Up until this past year, California’s “local preference” requirement was unenforceable if federal funds were involved in a public project. However, this law is changing. In fact, 2015 FTA-funded projects are prohibited from enforcing the federal preemption. What this means for California public agencies is that, in letting certain public works projects, they may now give local preference to California companies, even when there is FTA funding involved.

On March 3, 2015, U.S. Transportation Secretary Anthony Foxx announced a one-year pilot program that will allow state and local transportation agencies to utilize local hiring preferences on federal-aid highway and transit projects.
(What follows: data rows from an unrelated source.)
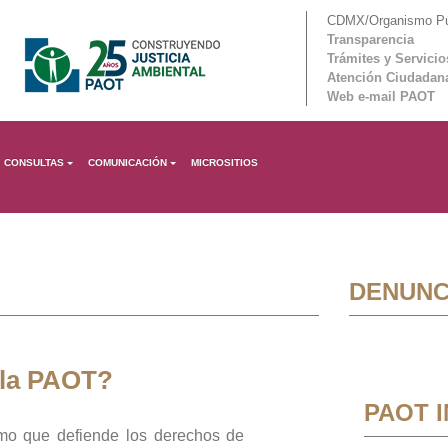
CDMX/Organismo Púb
Transparencia
Trámites y Servicio
Atención Ciudadan
Web e-mail PAOT
CONSULTAS
COMUNICACIÓN
MICROSITIOS
DENUNC
 la PAOT?
PAOT 
mo que defiende los derechos de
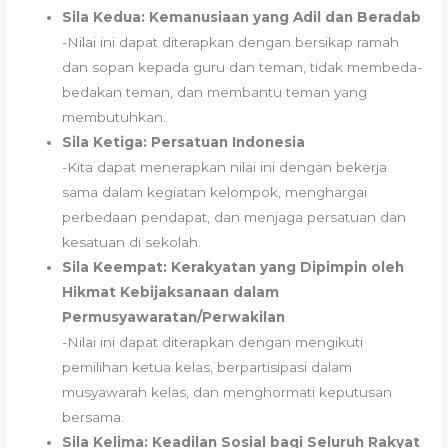
Sila Kedua: Kemanusiaan yang Adil dan Beradab
-Nilai ini dapat diterapkan dengan bersikap ramah
dan sopan kepada guru dan teman, tidak membeda-
bedakan teman, dan membantu teman yang
membutuhkan.
Sila Ketiga: Persatuan Indonesia
-Kita dapat menerapkan nilai ini dengan bekerja
sama dalam kegiatan kelompok, menghargai
perbedaan pendapat, dan menjaga persatuan dan
kesatuan di sekolah.
Sila Keempat: Kerakyatan yang Dipimpin oleh
Hikmat Kebijaksanaan dalam
Permusyawaratan/Perwakilan
-Nilai ini dapat diterapkan dengan mengikuti
pemilihan ketua kelas, berpartisipasi dalam
musyawarah kelas, dan menghormati keputusan
bersama.
Sila Kelima: Keadilan Sosial bagi Seluruh Rakyat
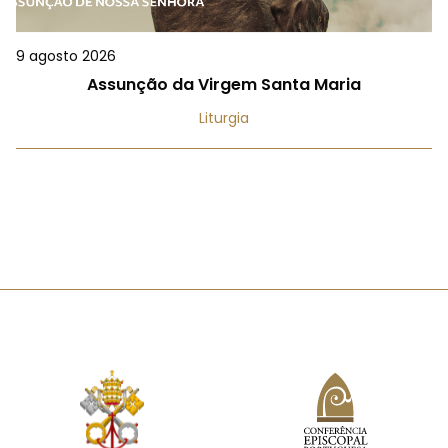
9 agosto 2026
Assunção da Virgem Santa Maria
Liturgia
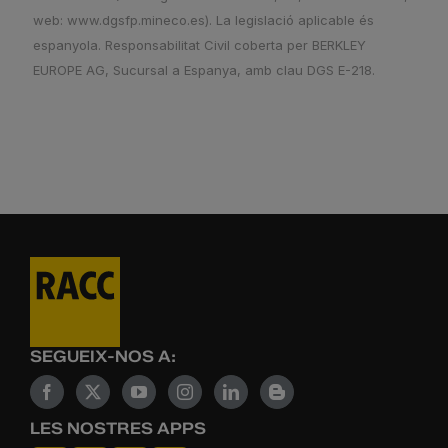
web: www.dgsfp.mineco.es). La legislació aplicable és
espanyola. Responsabilitat Civil coberta per BERKLEY
EUROPE AG, Sucursal a Espanya, amb clau DGS E-218.
SEGUEIX-NOS A:
LES NOSTRES APPS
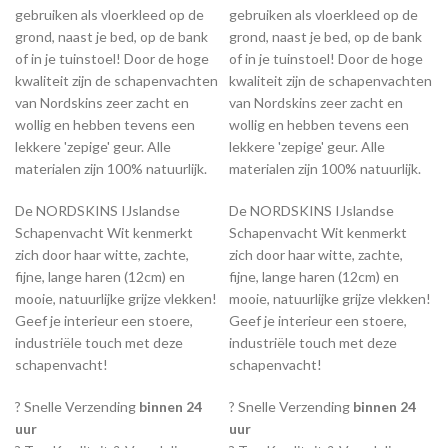
gebruiken als vloerkleed op de
gebruiken als vloerkleed op de
grond, naast je bed, op de bank
grond, naast je bed, op de bank
of in je tuinstoel! Door de hoge
of in je tuinstoel! Door de hoge
kwaliteit zijn de schapenvachten
kwaliteit zijn de schapenvachten
van Nordskins zeer zacht en
van Nordskins zeer zacht en
wollig en hebben tevens een
wollig en hebben tevens een
lekkere 'zepige' geur. Alle
lekkere 'zepige' geur. Alle
materialen zijn 100% natuurlijk.
materialen zijn 100% natuurlijk.
De NORDSKINS IJslandse
De NORDSKINS IJslandse
Schapenvacht Wit kenmerkt
Schapenvacht Wit kenmerkt
zich door haar witte, zachte,
zich door haar witte, zachte,
fijne, lange haren (12cm) en
fijne, lange haren (12cm) en
mooie, natuurlijke grijze vlekken!
mooie, natuurlijke grijze vlekken!
Geef je interieur een stoere,
Geef je interieur een stoere,
industriële touch met deze
industriële touch met deze
schapenvacht!
schapenvacht!
? Snelle Verzending
binnen 24
? Snelle Verzending
binnen 24
uur
uur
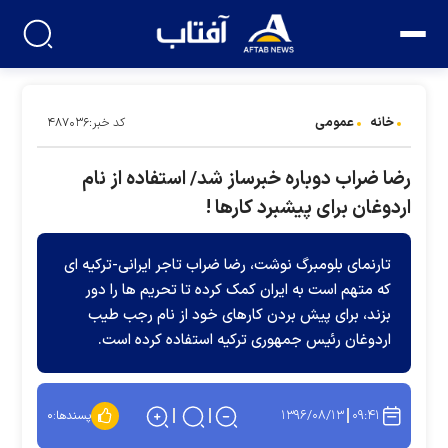
خانه
عمومی
کد خبر:۴۸۷۰۳۶
رضا ضراب دوباره خبرساز شد/ استفاده از نام
اردوغان برای پیشبرد کارها !
تارنمای بلومبرگ نوشت، رضا ضراب تاجر ایرانی-ترکیه ای
که متهم است به ایران کمک کرده تا تحریم ها را دور
بزند، برای پیش بردن کارهای خود از نام رجب طیب
اردوغان رئیس جمهوری ترکیه استفاده کرده است.
۱۳۹۶/۰۸/۱۳
۰۹:۴۱
پسندها:
۰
Previously, the U.S. Department of Transportation (DOT) has interpreted these preferences as conflicting with federal law, which requires federal-aid contracts to be awarded through a competitive, low-bid system, unless otherwise specified in another part of the statute. In launching the pilot program, U.S. DOT is citing a 2013 legal opinion from the U.S. Department of Justice, which now interprets federal law as giving U.S. DOT discretion to permit local hiring preferences provided they do not “unduly limit competition” in federal-aid procurement. The year-long pilot is proposed as an experiment under the Federal Highway Administration’s (FHWA) “Special Experimental Project No. 14 (SEP-14) and Federal Transit Administration (FTA)” experimental authorities, provisions made possible by Congress to allow the agencies leeway in finding new and more effective means of building, maintaining and managing federal transportation projects.